James and Christian ran as fast as they could to the swing set. There were two swings available but they both liked to swing on the middle one best. At playtime every day, they both made a mad dash to be first on the prized swing. Many times when James, who is 3, didn’t “win” the prize, he would throw himself to the ground and make a fuss. Christian, 5, wondered if mom would make him give up the swing for the squeaky wheel.
Raising children is tough—especially in the toddler years. My ten-month-old is discovering his will, and it’s usually he wills not to take a nap, not to keep still during a diaper change, not to eat his bananas and not to stop splashing his hand in the toilet bowl (if he only had the knowledge of what really goes on in there). When mommy comes along—against his will—he then wills to throw a fit! The poor little guy probably can’t figure out why I’m always trying to ruin his fun. It wasn’t too long ago that he was content, cradled in my arms, as I stared at his innocent, sweet face. Gone are the days when he found pleasure in my arms doing nothing but eating and sleeping.
When children reach toddler years, we become their trainers to direct them down the path of sharing, obeying and practicing self-control. If they don’t learn it from us, they will never learn it at all.
So how do we handle two children that are fighting over the same possession? According to Ted Tripp in his book Shepherding a Child’s Heart, “His behavior—the things he says and does—reflects his heart” (p. 4). He notes that you must revert back to the child’s heart not just his behavior. His behavior is a mere reflection of something deeper. He is rightly so. Scripture tells us “The good man out of the good treasure of his heart brings forth what is good; and the evil man out of the evil treasure brings forth what is evil; for his mouth speaks from that which fills his heart” (Luke 6:45). It’s from within we act and speak. We can’t blame the situations our children are in for their misconduct. They must be trained from within on how to handle disappointments on the outside.
When Jesus dealt with sin he always pointed back to the heart. Jesus’ disciples were discussing who would be the greatest in the kingdom of heaven. When we think of leadership material, we often think of someone who is proud, outspoken, powerful and overconfident; at least these are our standards of leadership. However, Jesus characterizes greatness in a different way with humility at the very top (Luke 22:26). Humility flows from a humble heart. In God’s eyes, this is leadership material. When our heart is humble we will prefer others before our self. We will look out for the other person’s best interest. Putting that mindset into practice qualifies one for honor. This is the point Jesus tried getting to the heart of his disciples.
When asked what the greatest commandments were, loving our neighbor as our self (scrip) was spoken. When we love another, we will treat them fairly or justly. Our sights will not be set only on our own ambitions, but the needs of those around us. It will flow naturally from a heart of love.
When James and Christian both ran after the same swing, they were revealing a selfish heart. It doesn’t matter who got their first. They were looking out only for themselves. This doesn’t mean your child is doomed. All children start out this way. But it is our job, as parents, to teach them why we shouldn’t treat others this way.

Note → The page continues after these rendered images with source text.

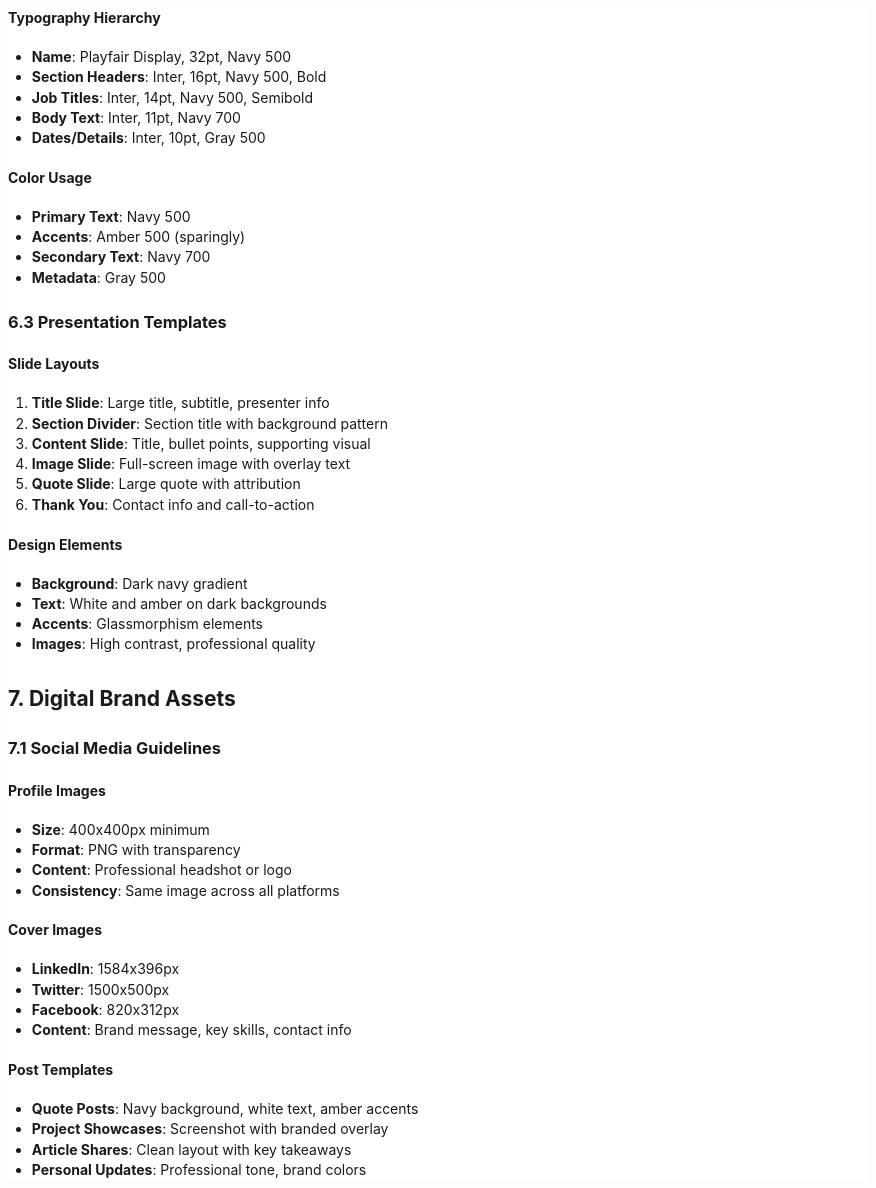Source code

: #### Typography Hierarchy
- **Name**: Playfair Display, 32pt, Navy 500
- **Section Headers**: Inter, 16pt, Navy 500, Bold
- **Job Titles**: Inter, 14pt, Navy 500, Semibold
- **Body Text**: Inter, 11pt, Navy 700
- **Dates/Details**: Inter, 10pt, Gray 500

#### Color Usage
- **Primary Text**: Navy 500
- **Accents**: Amber 500 (sparingly)
- **Secondary Text**: Navy 700
- **Metadata**: Gray 500

### 6.3 Presentation Templates

#### Slide Layouts
1. **Title Slide**: Large title, subtitle, presenter info
2. **Section Divider**: Section title with background pattern
3. **Content Slide**: Title, bullet points, supporting visual
4. **Image Slide**: Full-screen image with overlay text
5. **Quote Slide**: Large quote with attribution
6. **Thank You**: Contact info and call-to-action

#### Design Elements
- **Background**: Dark navy gradient
- **Text**: White and amber on dark backgrounds
- **Accents**: Glassmorphism elements
- **Images**: High contrast, professional quality

## 7. Digital Brand Assets

### 7.1 Social Media Guidelines

#### Profile Images
- **Size**: 400x400px minimum
- **Format**: PNG with transparency
- **Content**: Professional headshot or logo
- **Consistency**: Same image across all platforms

#### Cover Images
- **LinkedIn**: 1584x396px
- **Twitter**: 1500x500px
- **Facebook**: 820x312px
- **Content**: Brand message, key skills, contact info

#### Post Templates
- **Quote Posts**: Navy background, white text, amber accents
- **Project Showcases**: Screenshot with branded overlay
- **Article Shares**: Clean layout with key takeaways
- **Personal Updates**: Professional tone, brand colors

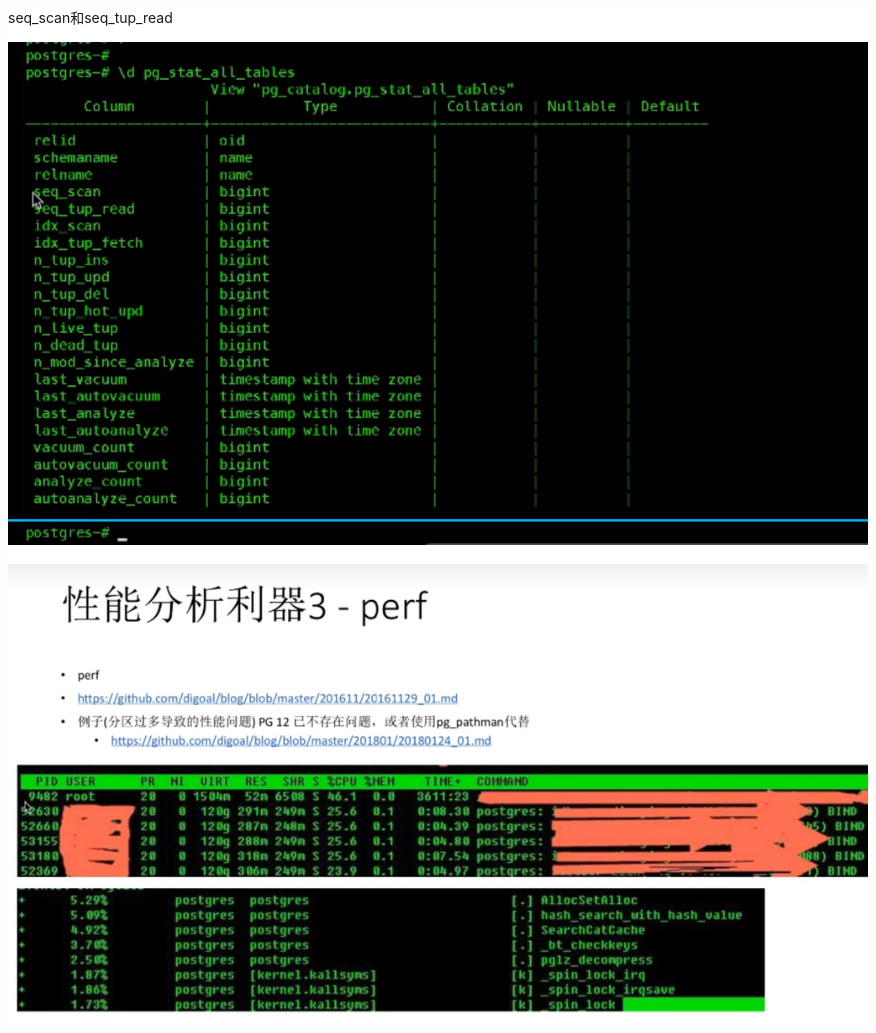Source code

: seq_scan和seq_tup_read

![image-20220914133016377](./image/image-20220914133016377.png)

![image-20220914133231146](./image/image-20220914133231146.png)
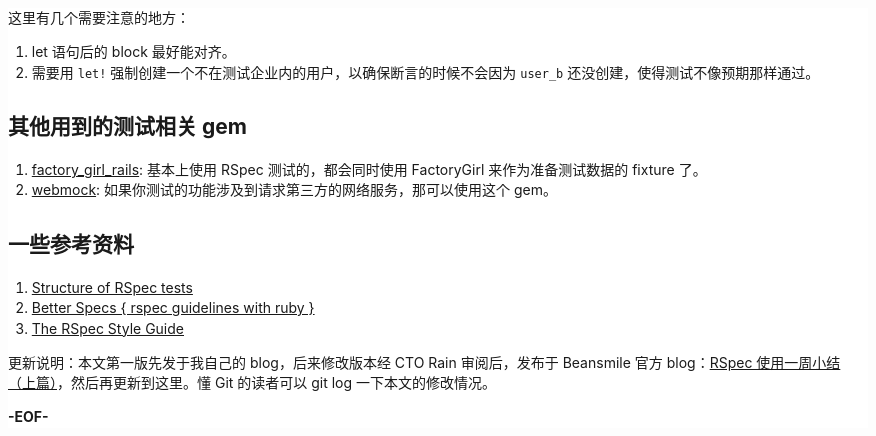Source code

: 这里有几个需要注意的地方：

1. let 语句后的 block 最好能对齐。
2. 需要用 `let!` 强制创建一个不在测试企业内的用户，以确保断言的时候不会因为 `user_b` 还没创建，使得测试不像预期那样通过。

## 其他用到的测试相关 gem

1. [factory_girl_rails](https://github.com/thoughtbot/factory_girl_rails): 基本上使用 RSpec 测试的，都会同时使用 FactoryGirl 来作为准备测试数据的 fixture 了。
2. [webmock](https://github.com/bblimke/webmock): 如果你测试的功能涉及到请求第三方的网络服务，那可以使用这个 gem。

## 一些参考资料

1. [Structure of RSpec tests](http://jakegoulding.com/presentations/rspec-structure/)
2. [Better Specs { rspec guidelines with ruby }](http://betterspecs.org/)
3. [The RSpec Style Guide](https://github.com/reachlocal/rspec-style-guide)

更新说明：本文第一版先发于我自己的 blog，后来修改版本经 CTO Rain 审阅后，发布于 Beansmile 官方 blog：[RSpec 使用一周小结（上篇）](http://www.beansmile.com/blog/posts/using-rspec-for-one-week-part-one)，然后再更新到这里。懂 Git 的读者可以 git log 一下本文的修改情况。

**-EOF-**
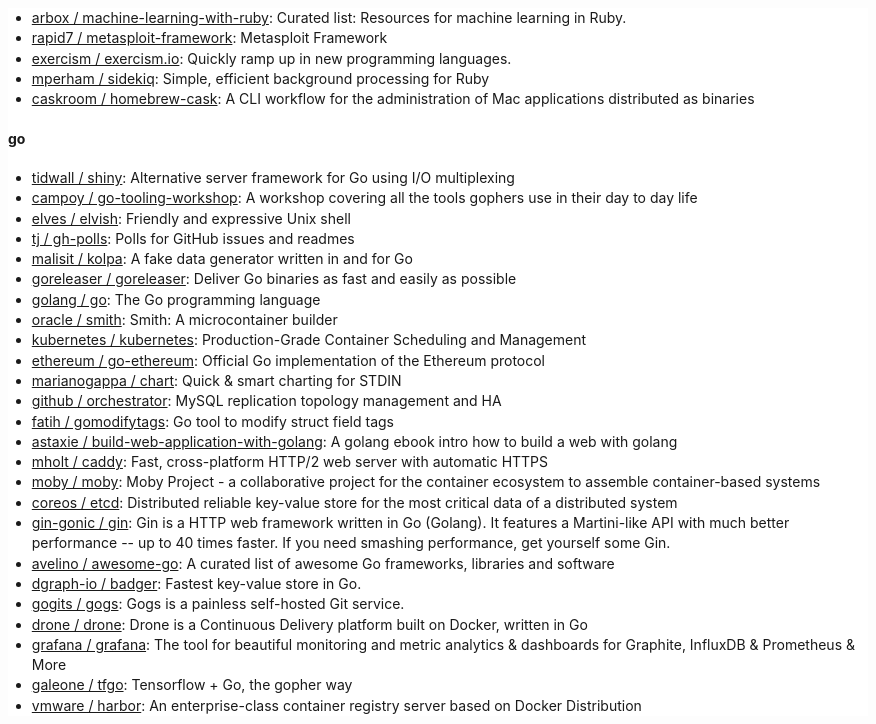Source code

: * [arbox / machine-learning-with-ruby](https://github.com/arbox/machine-learning-with-ruby): Curated list: Resources for machine learning in Ruby.
* [rapid7 / metasploit-framework](https://github.com/rapid7/metasploit-framework): Metasploit Framework
* [exercism / exercism.io](https://github.com/exercism/exercism.io): Quickly ramp up in new programming languages.
* [mperham / sidekiq](https://github.com/mperham/sidekiq): Simple, efficient background processing for Ruby
* [caskroom / homebrew-cask](https://github.com/caskroom/homebrew-cask): A CLI workflow for the administration of Mac applications distributed as binaries

#### go
* [tidwall / shiny](https://github.com/tidwall/shiny): Alternative server framework for Go using I/O multiplexing
* [campoy / go-tooling-workshop](https://github.com/campoy/go-tooling-workshop): A workshop covering all the tools gophers use in their day to day life
* [elves / elvish](https://github.com/elves/elvish): Friendly and expressive Unix shell
* [tj / gh-polls](https://github.com/tj/gh-polls): Polls for GitHub issues and readmes
* [malisit / kolpa](https://github.com/malisit/kolpa): A fake data generator written in and for Go
* [goreleaser / goreleaser](https://github.com/goreleaser/goreleaser): Deliver Go binaries as fast and easily as possible
* [golang / go](https://github.com/golang/go): The Go programming language
* [oracle / smith](https://github.com/oracle/smith): Smith: A microcontainer builder
* [kubernetes / kubernetes](https://github.com/kubernetes/kubernetes): Production-Grade Container Scheduling and Management
* [ethereum / go-ethereum](https://github.com/ethereum/go-ethereum): Official Go implementation of the Ethereum protocol
* [marianogappa / chart](https://github.com/marianogappa/chart): Quick & smart charting for STDIN
* [github / orchestrator](https://github.com/github/orchestrator): MySQL replication topology management and HA
* [fatih / gomodifytags](https://github.com/fatih/gomodifytags): Go tool to modify struct field tags
* [astaxie / build-web-application-with-golang](https://github.com/astaxie/build-web-application-with-golang): A golang ebook intro how to build a web with golang
* [mholt / caddy](https://github.com/mholt/caddy): Fast, cross-platform HTTP/2 web server with automatic HTTPS
* [moby / moby](https://github.com/moby/moby): Moby Project - a collaborative project for the container ecosystem to assemble container-based systems
* [coreos / etcd](https://github.com/coreos/etcd): Distributed reliable key-value store for the most critical data of a distributed system
* [gin-gonic / gin](https://github.com/gin-gonic/gin): Gin is a HTTP web framework written in Go (Golang). It features a Martini-like API with much better performance -- up to 40 times faster. If you need smashing performance, get yourself some Gin.
* [avelino / awesome-go](https://github.com/avelino/awesome-go): A curated list of awesome Go frameworks, libraries and software
* [dgraph-io / badger](https://github.com/dgraph-io/badger): Fastest key-value store in Go.
* [gogits / gogs](https://github.com/gogits/gogs): Gogs is a painless self-hosted Git service.
* [drone / drone](https://github.com/drone/drone): Drone is a Continuous Delivery platform built on Docker, written in Go
* [grafana / grafana](https://github.com/grafana/grafana): The tool for beautiful monitoring and metric analytics & dashboards for Graphite, InfluxDB & Prometheus & More
* [galeone / tfgo](https://github.com/galeone/tfgo): Tensorflow + Go, the gopher way
* [vmware / harbor](https://github.com/vmware/harbor): An enterprise-class container registry server based on Docker Distribution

Tripp says we must help children understand the “why” of their behavior. Why did you respond that way in this situation? When they understand that sin is driving them to react selfishly, they can better understand their need for God’s grace through Jesus.

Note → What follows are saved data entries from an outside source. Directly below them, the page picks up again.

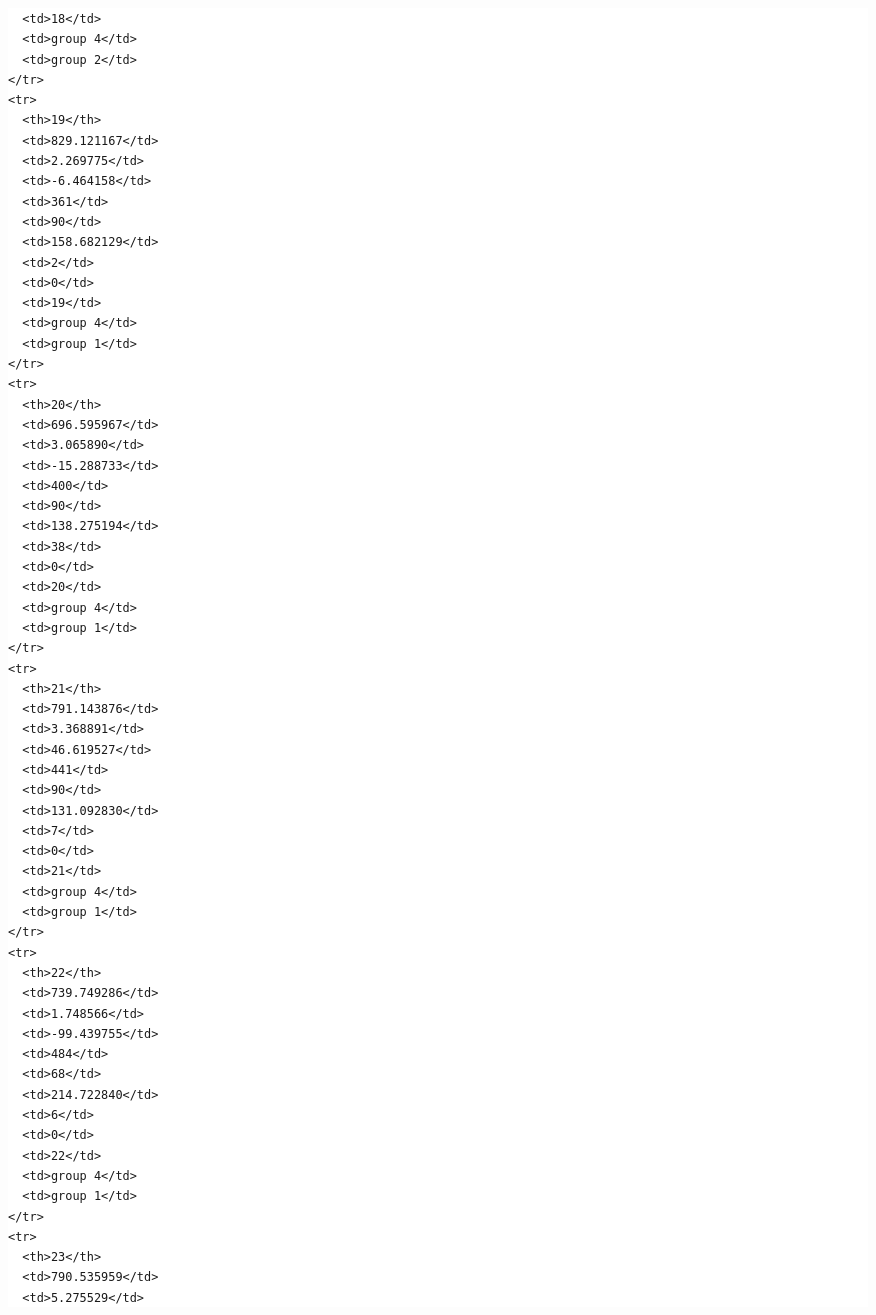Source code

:       <td>18</td>
      <td>group 4</td>
      <td>group 2</td>
    </tr>
    <tr>
      <th>19</th>
      <td>829.121167</td>
      <td>2.269775</td>
      <td>-6.464158</td>
      <td>361</td>
      <td>90</td>
      <td>158.682129</td>
      <td>2</td>
      <td>0</td>
      <td>19</td>
      <td>group 4</td>
      <td>group 1</td>
    </tr>
    <tr>
      <th>20</th>
      <td>696.595967</td>
      <td>3.065890</td>
      <td>-15.288733</td>
      <td>400</td>
      <td>90</td>
      <td>138.275194</td>
      <td>38</td>
      <td>0</td>
      <td>20</td>
      <td>group 4</td>
      <td>group 1</td>
    </tr>
    <tr>
      <th>21</th>
      <td>791.143876</td>
      <td>3.368891</td>
      <td>46.619527</td>
      <td>441</td>
      <td>90</td>
      <td>131.092830</td>
      <td>7</td>
      <td>0</td>
      <td>21</td>
      <td>group 4</td>
      <td>group 1</td>
    </tr>
    <tr>
      <th>22</th>
      <td>739.749286</td>
      <td>1.748566</td>
      <td>-99.439755</td>
      <td>484</td>
      <td>68</td>
      <td>214.722840</td>
      <td>6</td>
      <td>0</td>
      <td>22</td>
      <td>group 4</td>
      <td>group 1</td>
    </tr>
    <tr>
      <th>23</th>
      <td>790.535959</td>
      <td>5.275529</td>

Why is it so important that we model our children after the word of God? Jesus says it beautifully in Matthew 6:35 “…and you will be sons of the Most High...” We reflect Christ to the world through our actions and words. When our hearts are dealt with correctly, everything else will fall into place. If we train our children’s hearts when they are young, they will reflect Christ when they are old (Proverbs 22:6).